To the average employee, tax savings are still pretty abstract, and might not be compelling enough to get them to save more. Instead, we’re using real, simple, human words that actually answer employees’ burning questions: “How can I put more money back in my own pocket?” “What’s in it for me if I decide to invest in an HSA?”

8. Personalize it

This is probably a common scenario for you: you just finished an hour-long benefits presentation, covering everything employees need to know about your benefits programs this year, complete with beautiful slides and a Q&A section. And inevitably, 20 employees come up to you at the end and say, “Yeah…but which plans should I enroll in?”

It can be incredibly frustrating, but it hits on an important point: employees only care about the benefits decisions that are best for their unique situation. So make your benefits guide personal. Outline several different scenarios, and which benefits plans might be the best choice. 

For example, an HDHP is probably the right fit for a young, healthy employee who only goes to the doctor a couple times a year. But a married employee with two kids who seems to end up at the doctor’s office once a month? They’re probably best suited for a PPO or HMO. 

Take your benefits communication from blah to bold with this course.

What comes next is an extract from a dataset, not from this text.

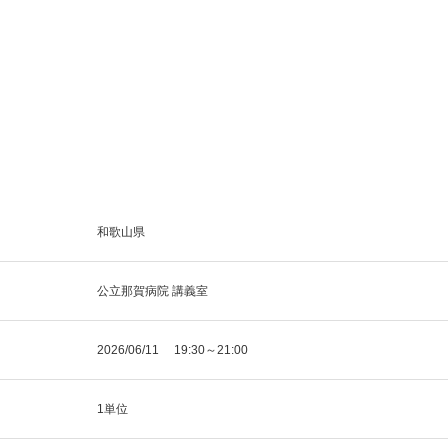
和歌山県
公立那賀病院 講義室
2026/06/11 19:30～21:00
1単位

9. Make it a part of your larger strategy

As we mentioned at the beginning, your benefits guide is not a one-and-done kind of resource. It’s a great reference, but it’s only a part of your larger benefits communication strategy. To make a real impact, you need to meet employees on their turf. A multi-channel approach will help you get your message out multiple times, on the platform that each employee prefers. 

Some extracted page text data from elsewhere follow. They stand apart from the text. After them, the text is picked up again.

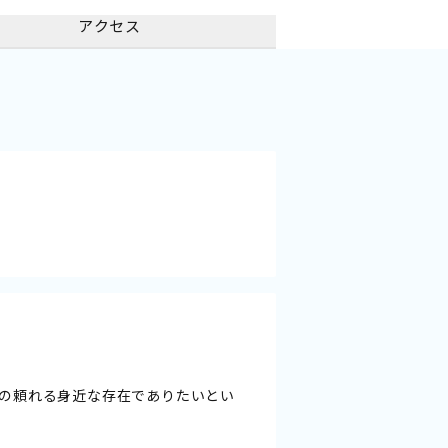
アクセス
の頼れる身近な存在でありたいとい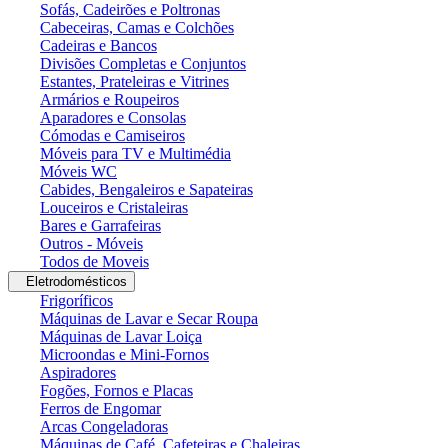
Sofás, Cadeirões e Poltronas
Cabeceiras, Camas e Colchões
Cadeiras e Bancos
Divisões Completas e Conjuntos
Estantes, Prateleiras e Vitrines
Armários e Roupeiros
Aparadores e Consolas
Cómodas e Camiseiros
Móveis para TV e Multimédia
Móveis WC
Cabides, Bengaleiros e Sapateiras
Louceiros e Cristaleiras
Bares e Garrafeiras
Outros - Móveis
Todos de Moveis
Eletrodomésticos
Frigoríficos
Máquinas de Lavar e Secar Roupa
Máquinas de Lavar Loiça
Microondas e Mini-Fornos
Aspiradores
Fogões, Fornos e Placas
Ferros de Engomar
Arcas Congeladoras
Máquinas de Café, Cafeteiras e Chaleiras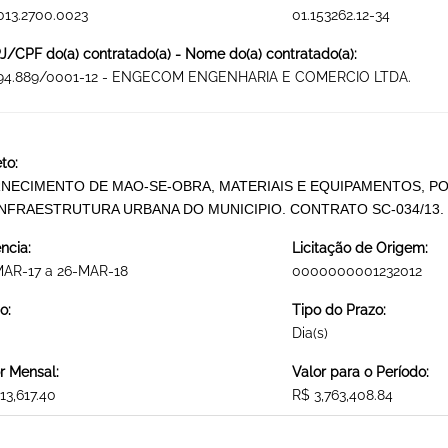
013.2700.0023
01.153262.12-34
/CPF do(a) contratado(a) - Nome do(a) contratado(a):
594.889/0001-12 - ENGECOM ENGENHARIA E COMERCIO LTDA.
to:
NECIMENTO DE MAO-SE-OBRA, MATERIAIS E EQUIPAMENTOS, P
INFRAESTRUTURA URBANA DO MUNICIPIO. CONTRATO SC-034/13
ncia:
Licitação de Origem:
MAR-17 a 26-MAR-18
0000000001232012
o:
Tipo do Prazo:
Dia(s)
r Mensal:
Valor para o Período:
13,617.40
R$ 3,763,408.84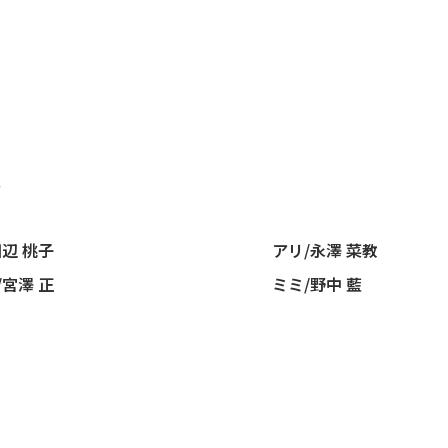
ト
田辺 桃子
アリ/永澤 菜教
/宮澤 正
ミミ/野中 藍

Rather than asking employees to seek out your benefits guide and look up the answers they’re looking for, we need to intercept them in the moments that matter, and drive them towards the right benefits choices for them. Like when they’re adding money to their HSA, and aren’t sure how much they should be saving. Or when they’re filing a claim, and could be saving more with an in-network doctor. That’s when we can intervene, and proactively offer guidance. And unfortunately, your benefits guide can’t accomplish that goal alone.